Thanks for these comments. I will look at ElasticSearch to see if I can make use of it.
So far, the effort has been worthwhile. I'm learning about Dokuwiki, and PHP. I've become very reliant on Dokuwiki for a lot of things, and so I'm happy to now start learning how it works inside.
My goal is to find "similar pages" based on the TFIDF values of the terms in the text. The TFIDF value for each term in an article can be calculated from the data in i<n>.idx files. If one represents an article as a vector of TFIDF values, then you can also find the cosine between two articles and use this as a measure of their similarity. It works quite well, even with just a vector of 1-grams. Bigrams or higher n-grams aren't needed to determine similarity then.
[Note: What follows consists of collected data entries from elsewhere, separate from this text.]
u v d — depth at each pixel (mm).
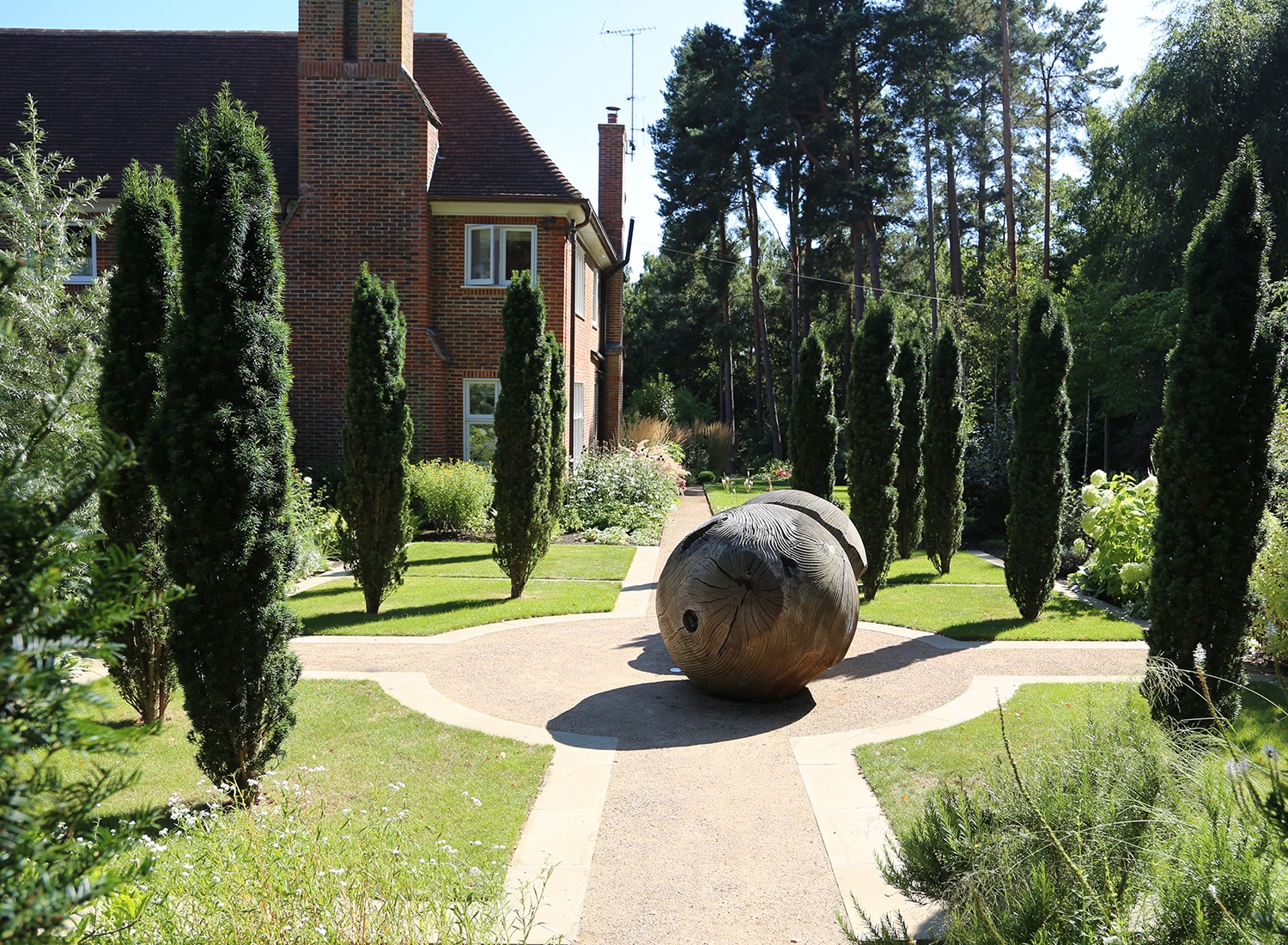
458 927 4082
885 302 13500
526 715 8172
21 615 1684
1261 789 3514
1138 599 12867
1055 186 43906
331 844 4359
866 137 39594
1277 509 9445
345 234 20047
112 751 1752
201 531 5863
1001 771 4523
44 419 1876
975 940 3541
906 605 13289
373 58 19875
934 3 36812
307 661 9898
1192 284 7137
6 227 11484
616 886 5113
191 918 3818
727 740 7559
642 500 22297
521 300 12828
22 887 1618
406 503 12266
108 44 23312
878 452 13453
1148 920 3377
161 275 7488
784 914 4820
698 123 41656
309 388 20094
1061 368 11891
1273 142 23594
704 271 49875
At the bottom of this page, you can see what I've got working so far. It lists the most similar pages based on their TFIDF cosines. For each linked page, the gray terms are terms that are shared between the current page and the linked page, and the TFIDF value of that term on the linked page. As you can see they are not surprising results, but it's nice.
This is where 2-grams and above come in. The TFIDF cosines of pairs of 2-gram vectors aren't actually all that great. I was able to get that working in an earlier version, and the resulting list of similar pages was much narrower and tightly focused on a specific topic, which sort of defeats the purpose of making connections across the wiki. But 2-grams and 3-grams that are shared between two highly similar pages are interesting. For one, since I'm writing in English, high TFIDF 2-grams and 3-grams have a better chance of being proper names and abstract noun phrases. So relating pages based on overall similarity of their TFIDF vectors and then drilling down into the intersection of those pages at the level of larger units brings to light specific phrases and ideas that they have in common. As you can see, the syntax component has prelinked all these terms. The idea is that when this plugin identifies a key topic, I am prompted to extend the wiki.
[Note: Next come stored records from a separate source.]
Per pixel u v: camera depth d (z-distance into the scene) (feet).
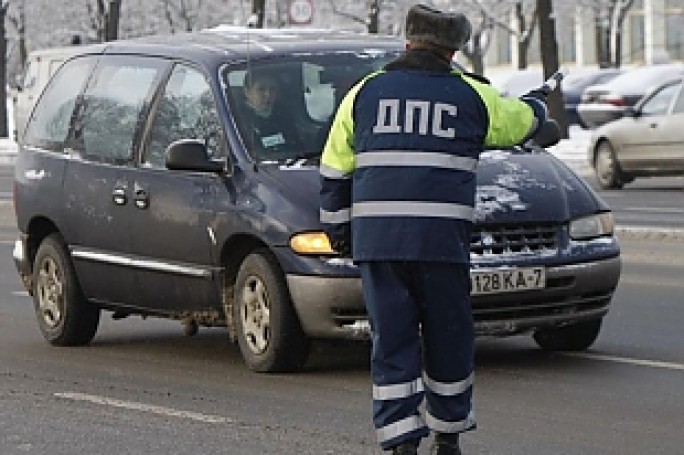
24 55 431.02
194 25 410.52
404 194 51.75
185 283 80.48
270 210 74.69
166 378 77.51
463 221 52.19
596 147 200.95
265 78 81.56
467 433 62.59
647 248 128.98
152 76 85.76
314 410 68.08
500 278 72.69
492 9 407.64
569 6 415.85
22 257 93.30
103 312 102.94
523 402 68.59
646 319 92.48
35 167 91.86
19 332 95.50
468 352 53.42
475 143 52.44
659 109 193.36
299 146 78.64
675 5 491.72
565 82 362.94
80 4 418.31
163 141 82.79
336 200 54.08
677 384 72.13
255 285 75.97
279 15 287.69
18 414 69.62
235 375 77.20
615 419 64.85
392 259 51.78
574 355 80.59
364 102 52.54
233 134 78.89
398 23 389.80
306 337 75.00
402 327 52.34
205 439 63.16
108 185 85.10
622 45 501.97
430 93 52.16
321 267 72.49
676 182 212.64
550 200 75.10
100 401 72.08
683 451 59.16
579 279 75.00
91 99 89.56
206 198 78.48
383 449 53.31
But the similarity calculation needs a complete index of each TFIDF of each unique terms on each page. This is stored as one file, and then the cosines of one page with other pages are stored as page metadata. The TFIDF index is 2 Mb on a wiki of less than 350 pages. The page metadata files are each about 250K. So this works for now, but perhaps not as the wiki continues to grows. And to index both 1-grams and 2-grams would blow it and the i<n>.idx files up even more. (When I indexed the site by 1..3-grams, it churned out i<1..137>.idx. Although I also rewrote the tokenizer to permit hyphens and apostrophes in terms and did not strip URLs or stopwords. Still, the full version of this extension as I currently imagine it will have a very bulky store of data.)
Would there be a way to exploit search results to find similar pages and identify shared prominent words and phrases? Would that save processing time and disk quota?